Ice-cream: “Surprisingly, hot fries melt the ice-cream rather than the fries getting cold,” says US food writer Capri Cafaro, who likens this sweet and savoury novelty to dunking fries in a milkshake. Place scoops of softened chocolate ice-cream on the chips with chocolate sauce and crushed biscuits. “It’s not for the faint-hearted,” says the United We Eat author, “but it’s a great birthday dessert. Kids love it.”
Leftovers: Loaded fries love leftovers. “Go crazy with what you have in the fridge,” says Armitage, who likes grilling vegan cheese over fries and adding a plant-based chilli, tomato salsas and chilli lime salt. Akwasi Brenya-Mensa, owner of Tatale in London, reheats red red, a Ghanaian bean stew, and loads it on fries with chives, sour cream and Monterey Jack cheese.
Sauce, ‘bits’, seasoning
Loaded fries aren’t always teetering stacks crowned with Korean fried chicken or shredded birria brisket. There are simpler ways to transform chips.
Chef James Cochran’s jerk salt – a 50:50 mix of sea salt and dry jerk seasoning – offers the heat and “bold, punchy” flavours that turbo-charge fries, says the owner of London’s Valderrama’s. Combine salt and seasoning in a spice grinder and tumble chips through it.
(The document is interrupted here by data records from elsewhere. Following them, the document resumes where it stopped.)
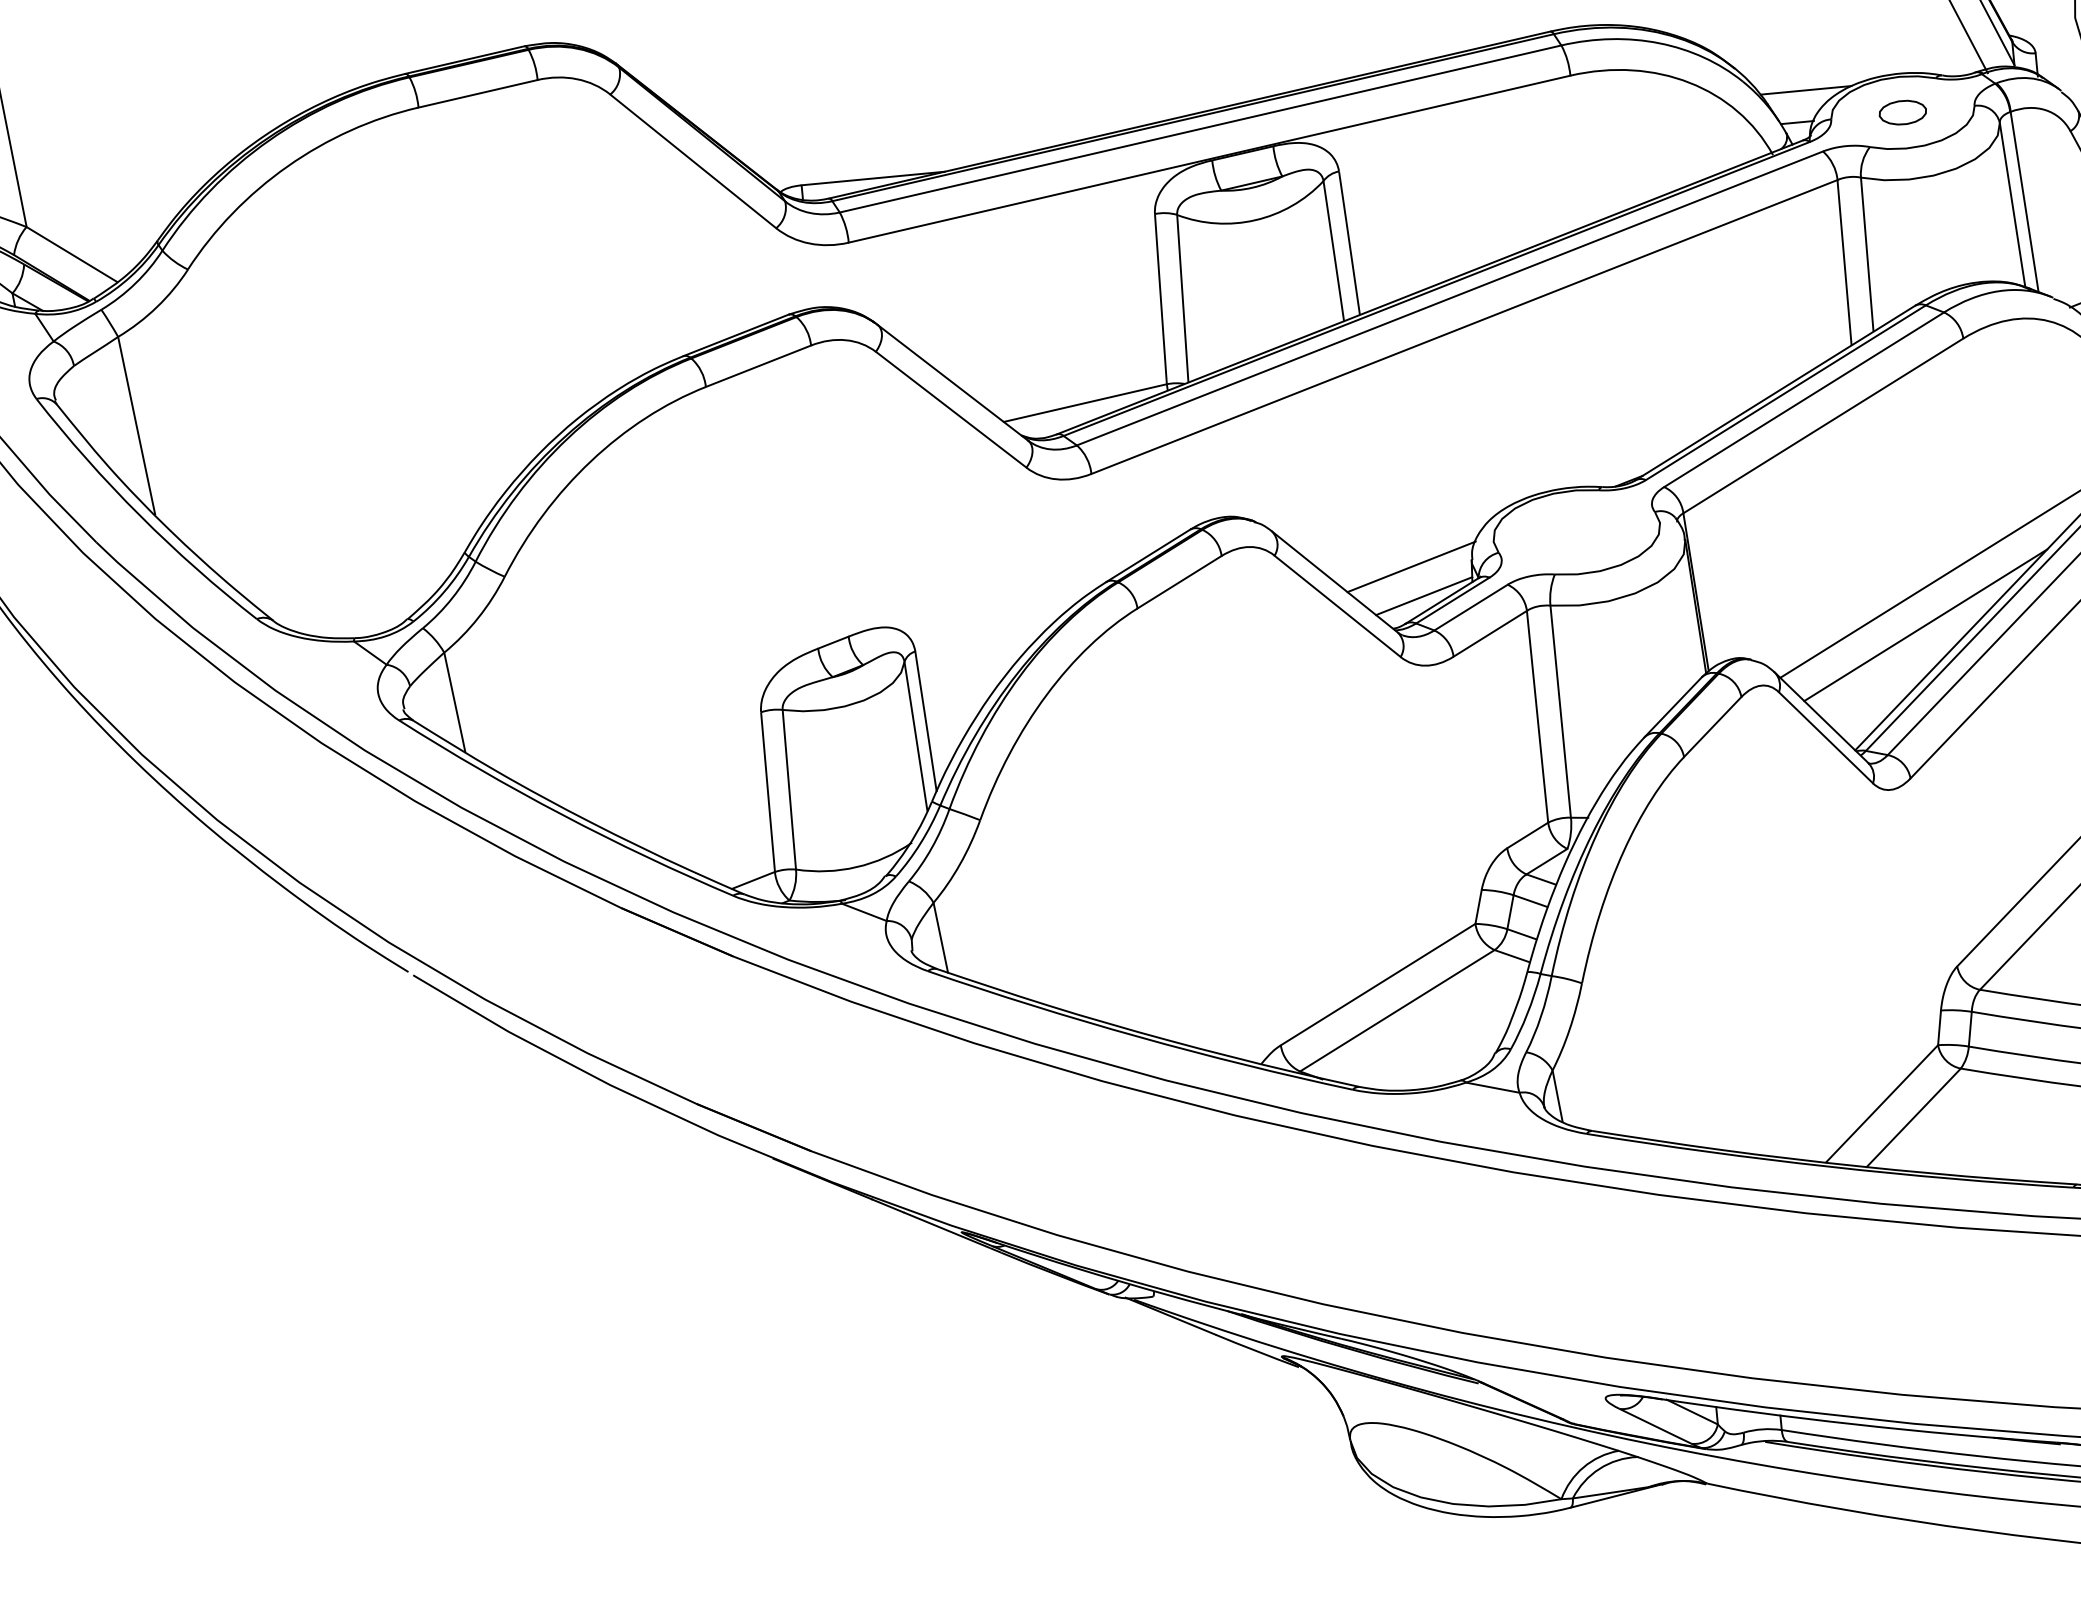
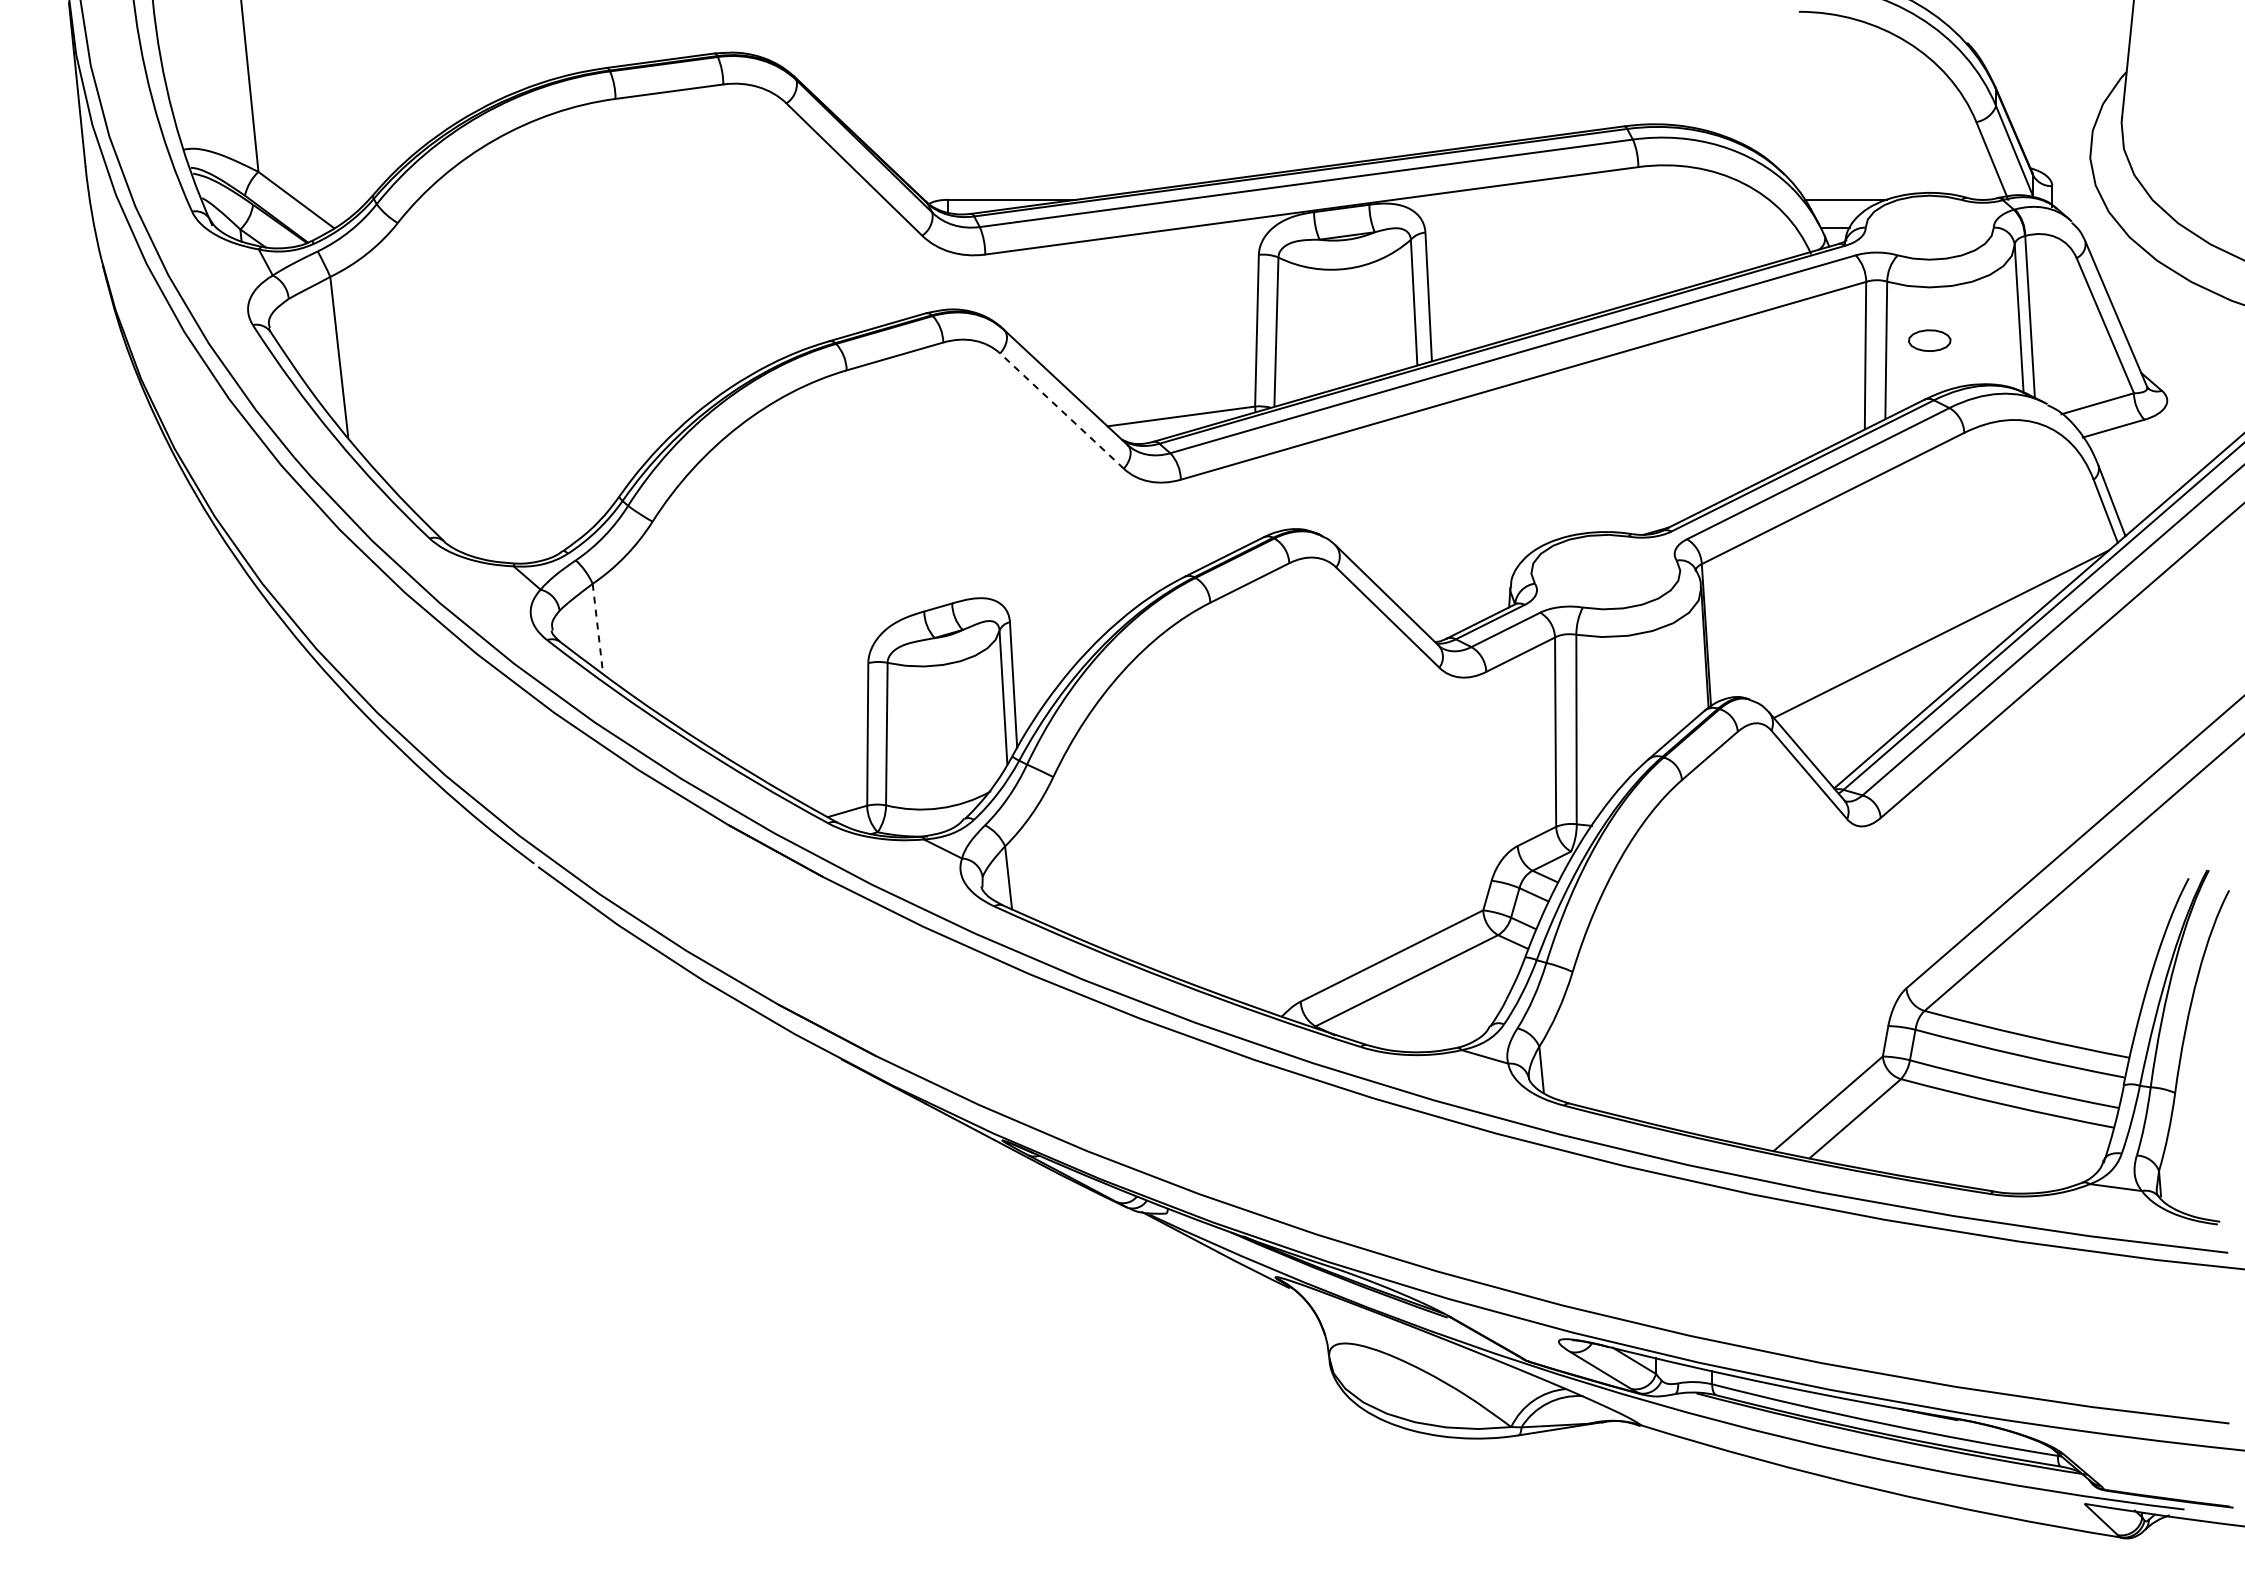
part: (1902, 112) -> (1929, 340), moved
line: (951, 410) -> (1062, 411), solid -> dashed
line: (1411, 566) -> (1456, 588), removed
line: (1424, 595) -> (1465, 615), removed
line: (1925, 625) -> (1906, 683), removed
line: (455, 704) -> (598, 630), solid -> dashed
Tutt tops chips with garlic aioli, parmesan and chives: “Three ingredients, absolutely delicious.” Cardiff pop-up the Two Anchors serves a similar garlic butter, parmesan and parsley fries, which were inspired by a diner. “We grill scallops with garlic butter and spotted one customer drizzling it over her fries,” says co-founder Rosie White.
Armitage augments fries with Marmite and grills them with vegan cheese, while Jess Karia, from hot sauce retailer Bauce Brothers, makes spicy mayo: mix gochujang paste, miso, soy sauce, honey, hot sauce and rice vinegar into mayonnaise, to taste, and add water if required, to make a sauce. Then slather it over fries gilded with parmesan, coriander, sesame seeds and spring onions.
• This article was amended on 10 January 2023 to correct the spelling of Sedbergh.